------ Records shown ------
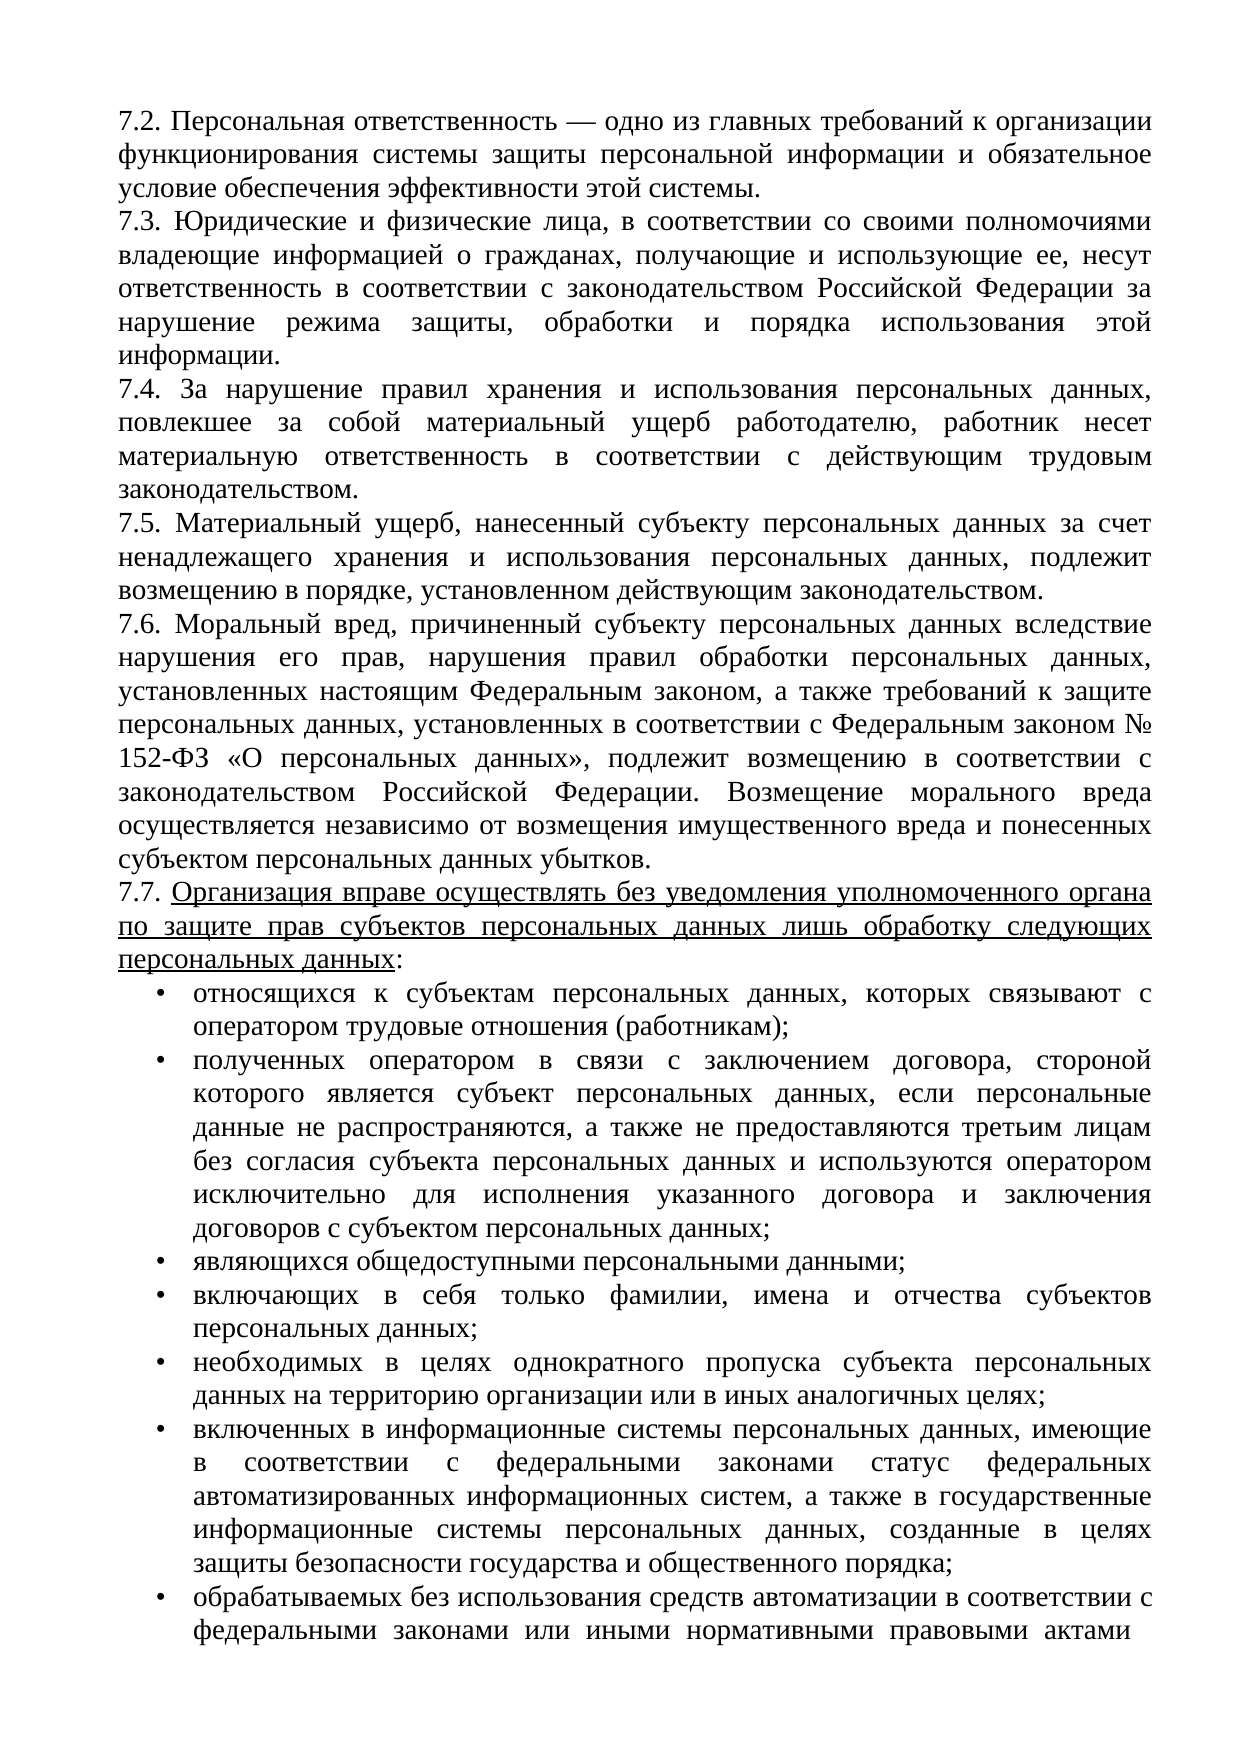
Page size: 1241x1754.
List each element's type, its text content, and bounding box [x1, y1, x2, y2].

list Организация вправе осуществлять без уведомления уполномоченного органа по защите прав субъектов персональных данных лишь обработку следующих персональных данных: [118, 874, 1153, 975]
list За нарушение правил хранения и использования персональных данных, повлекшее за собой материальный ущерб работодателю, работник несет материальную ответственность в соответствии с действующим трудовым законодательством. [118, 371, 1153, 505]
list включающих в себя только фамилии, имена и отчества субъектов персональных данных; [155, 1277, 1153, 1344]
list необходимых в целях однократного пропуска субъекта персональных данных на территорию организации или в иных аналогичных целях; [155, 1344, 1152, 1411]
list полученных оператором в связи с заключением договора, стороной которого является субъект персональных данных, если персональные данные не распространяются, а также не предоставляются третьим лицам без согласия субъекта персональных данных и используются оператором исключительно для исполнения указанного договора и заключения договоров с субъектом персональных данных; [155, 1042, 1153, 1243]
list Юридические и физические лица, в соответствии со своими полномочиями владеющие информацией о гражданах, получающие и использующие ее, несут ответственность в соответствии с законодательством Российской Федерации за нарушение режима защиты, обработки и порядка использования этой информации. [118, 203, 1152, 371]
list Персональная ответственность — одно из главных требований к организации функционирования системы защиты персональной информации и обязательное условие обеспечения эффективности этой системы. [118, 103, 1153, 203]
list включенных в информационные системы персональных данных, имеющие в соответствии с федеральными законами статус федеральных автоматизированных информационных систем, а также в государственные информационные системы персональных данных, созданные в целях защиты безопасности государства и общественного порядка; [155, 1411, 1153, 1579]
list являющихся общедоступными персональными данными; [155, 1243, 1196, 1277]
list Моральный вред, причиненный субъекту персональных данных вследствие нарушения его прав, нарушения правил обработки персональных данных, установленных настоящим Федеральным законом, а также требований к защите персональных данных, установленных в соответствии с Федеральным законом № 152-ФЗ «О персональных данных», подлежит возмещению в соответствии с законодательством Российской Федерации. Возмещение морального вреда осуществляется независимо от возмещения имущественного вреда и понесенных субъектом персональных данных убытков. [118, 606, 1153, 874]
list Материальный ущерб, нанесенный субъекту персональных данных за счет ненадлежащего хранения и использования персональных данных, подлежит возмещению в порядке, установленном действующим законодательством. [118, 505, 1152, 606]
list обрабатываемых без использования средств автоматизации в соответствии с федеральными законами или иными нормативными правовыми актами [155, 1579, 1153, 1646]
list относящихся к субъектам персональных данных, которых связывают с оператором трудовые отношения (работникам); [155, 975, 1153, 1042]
------
------ Records shown ------
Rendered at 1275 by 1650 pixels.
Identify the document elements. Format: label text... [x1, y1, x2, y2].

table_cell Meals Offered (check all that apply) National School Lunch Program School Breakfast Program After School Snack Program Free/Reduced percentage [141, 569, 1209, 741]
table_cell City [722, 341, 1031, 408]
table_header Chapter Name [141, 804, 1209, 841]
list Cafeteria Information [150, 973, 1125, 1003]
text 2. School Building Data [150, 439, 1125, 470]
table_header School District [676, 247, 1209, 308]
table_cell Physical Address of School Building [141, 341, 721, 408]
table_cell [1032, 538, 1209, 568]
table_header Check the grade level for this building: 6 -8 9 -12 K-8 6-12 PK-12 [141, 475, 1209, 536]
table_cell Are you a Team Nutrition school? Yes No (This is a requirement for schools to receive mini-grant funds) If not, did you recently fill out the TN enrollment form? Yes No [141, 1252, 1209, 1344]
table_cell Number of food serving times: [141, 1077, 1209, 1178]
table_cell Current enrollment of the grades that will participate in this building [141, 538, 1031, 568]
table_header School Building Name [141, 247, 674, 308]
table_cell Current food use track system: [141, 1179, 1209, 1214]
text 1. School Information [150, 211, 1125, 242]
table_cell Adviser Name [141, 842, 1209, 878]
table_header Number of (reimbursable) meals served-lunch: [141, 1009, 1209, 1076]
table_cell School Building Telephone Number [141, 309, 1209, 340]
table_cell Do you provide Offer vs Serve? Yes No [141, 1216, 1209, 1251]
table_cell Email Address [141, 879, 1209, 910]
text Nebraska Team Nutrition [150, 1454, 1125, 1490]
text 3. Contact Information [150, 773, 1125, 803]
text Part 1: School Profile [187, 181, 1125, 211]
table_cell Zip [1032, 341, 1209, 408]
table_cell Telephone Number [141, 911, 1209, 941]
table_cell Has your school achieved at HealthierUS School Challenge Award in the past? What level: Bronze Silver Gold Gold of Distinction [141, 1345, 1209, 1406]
------
------ Records shown ------
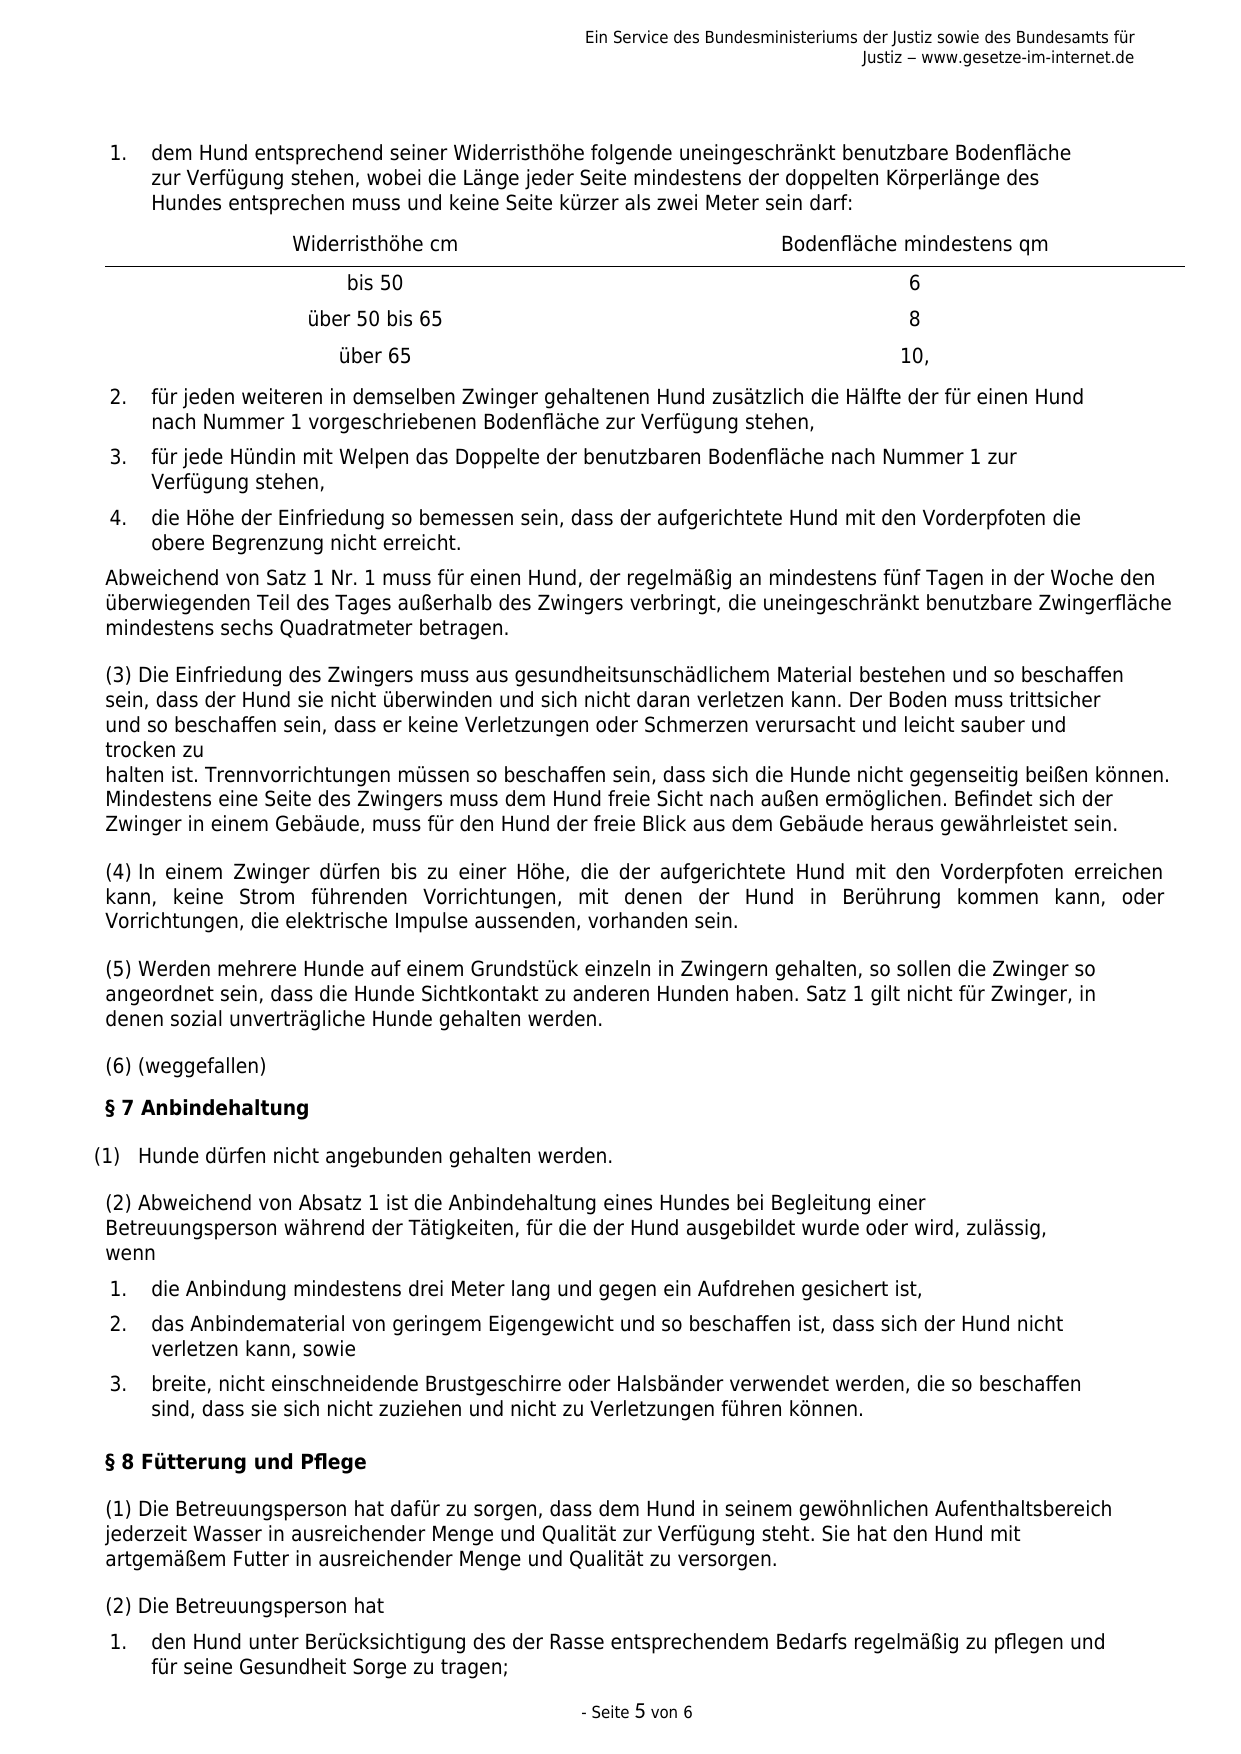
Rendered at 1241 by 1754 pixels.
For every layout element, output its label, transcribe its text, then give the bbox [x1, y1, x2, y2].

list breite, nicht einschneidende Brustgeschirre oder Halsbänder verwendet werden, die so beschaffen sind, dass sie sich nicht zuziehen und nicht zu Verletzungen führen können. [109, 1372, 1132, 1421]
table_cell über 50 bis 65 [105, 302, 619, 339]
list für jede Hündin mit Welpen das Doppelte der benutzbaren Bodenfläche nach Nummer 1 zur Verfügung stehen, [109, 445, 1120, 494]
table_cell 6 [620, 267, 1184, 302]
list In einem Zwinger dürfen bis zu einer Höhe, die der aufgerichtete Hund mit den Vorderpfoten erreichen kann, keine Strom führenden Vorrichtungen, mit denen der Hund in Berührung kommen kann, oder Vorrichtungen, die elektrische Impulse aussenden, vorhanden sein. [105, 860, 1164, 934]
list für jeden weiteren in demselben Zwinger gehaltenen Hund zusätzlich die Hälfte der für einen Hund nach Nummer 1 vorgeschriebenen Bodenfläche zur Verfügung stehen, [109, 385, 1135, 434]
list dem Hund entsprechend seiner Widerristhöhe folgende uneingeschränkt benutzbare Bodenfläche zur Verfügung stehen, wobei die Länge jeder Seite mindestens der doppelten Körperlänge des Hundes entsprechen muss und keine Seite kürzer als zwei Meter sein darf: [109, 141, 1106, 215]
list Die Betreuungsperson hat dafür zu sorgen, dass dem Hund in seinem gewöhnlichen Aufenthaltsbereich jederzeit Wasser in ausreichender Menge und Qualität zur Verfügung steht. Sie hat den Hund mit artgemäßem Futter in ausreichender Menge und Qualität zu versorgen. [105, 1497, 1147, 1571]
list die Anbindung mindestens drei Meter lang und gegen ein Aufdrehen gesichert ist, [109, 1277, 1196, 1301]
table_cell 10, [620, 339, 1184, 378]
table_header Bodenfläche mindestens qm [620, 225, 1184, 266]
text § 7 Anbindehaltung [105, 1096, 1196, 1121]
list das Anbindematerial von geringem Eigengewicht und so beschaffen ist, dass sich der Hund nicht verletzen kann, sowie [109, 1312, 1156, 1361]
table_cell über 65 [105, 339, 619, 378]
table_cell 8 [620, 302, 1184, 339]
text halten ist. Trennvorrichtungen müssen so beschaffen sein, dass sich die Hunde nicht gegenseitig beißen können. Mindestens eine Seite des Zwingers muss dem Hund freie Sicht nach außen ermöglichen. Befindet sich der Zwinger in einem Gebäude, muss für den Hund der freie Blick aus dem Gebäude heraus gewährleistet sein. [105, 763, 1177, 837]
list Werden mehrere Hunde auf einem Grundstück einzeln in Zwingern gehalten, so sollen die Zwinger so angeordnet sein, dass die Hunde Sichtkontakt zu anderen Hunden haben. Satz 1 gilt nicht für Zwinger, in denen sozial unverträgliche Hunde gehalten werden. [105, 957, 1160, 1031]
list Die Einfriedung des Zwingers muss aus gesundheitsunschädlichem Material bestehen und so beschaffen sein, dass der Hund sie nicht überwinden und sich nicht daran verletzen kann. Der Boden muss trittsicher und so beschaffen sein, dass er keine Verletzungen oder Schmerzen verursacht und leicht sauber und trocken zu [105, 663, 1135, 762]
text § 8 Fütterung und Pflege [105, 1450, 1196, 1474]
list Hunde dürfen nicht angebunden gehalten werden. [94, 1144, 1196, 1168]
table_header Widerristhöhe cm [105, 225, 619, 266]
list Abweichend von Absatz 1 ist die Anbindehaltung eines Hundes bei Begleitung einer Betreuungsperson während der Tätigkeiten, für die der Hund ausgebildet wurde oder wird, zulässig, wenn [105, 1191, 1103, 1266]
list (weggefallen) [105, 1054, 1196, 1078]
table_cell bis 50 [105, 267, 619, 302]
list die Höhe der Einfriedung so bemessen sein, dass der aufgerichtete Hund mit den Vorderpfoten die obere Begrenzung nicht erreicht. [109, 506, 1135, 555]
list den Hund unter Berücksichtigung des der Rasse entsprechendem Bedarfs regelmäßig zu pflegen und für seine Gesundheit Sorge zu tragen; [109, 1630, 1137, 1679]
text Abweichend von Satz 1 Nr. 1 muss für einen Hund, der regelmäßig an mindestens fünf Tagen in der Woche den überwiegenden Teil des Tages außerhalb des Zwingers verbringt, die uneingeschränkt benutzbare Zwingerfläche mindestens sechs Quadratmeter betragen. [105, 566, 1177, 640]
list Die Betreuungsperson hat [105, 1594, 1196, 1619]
------
### Assignment
Each line above that contains the string "label" should be copied.

### Output of the exercise
Identify the document elements. Format: label text... [x1, y1, x2, y2].
For every layout element, output its label, transcribe its text, then give the bbox [x1, y1, x2, y2].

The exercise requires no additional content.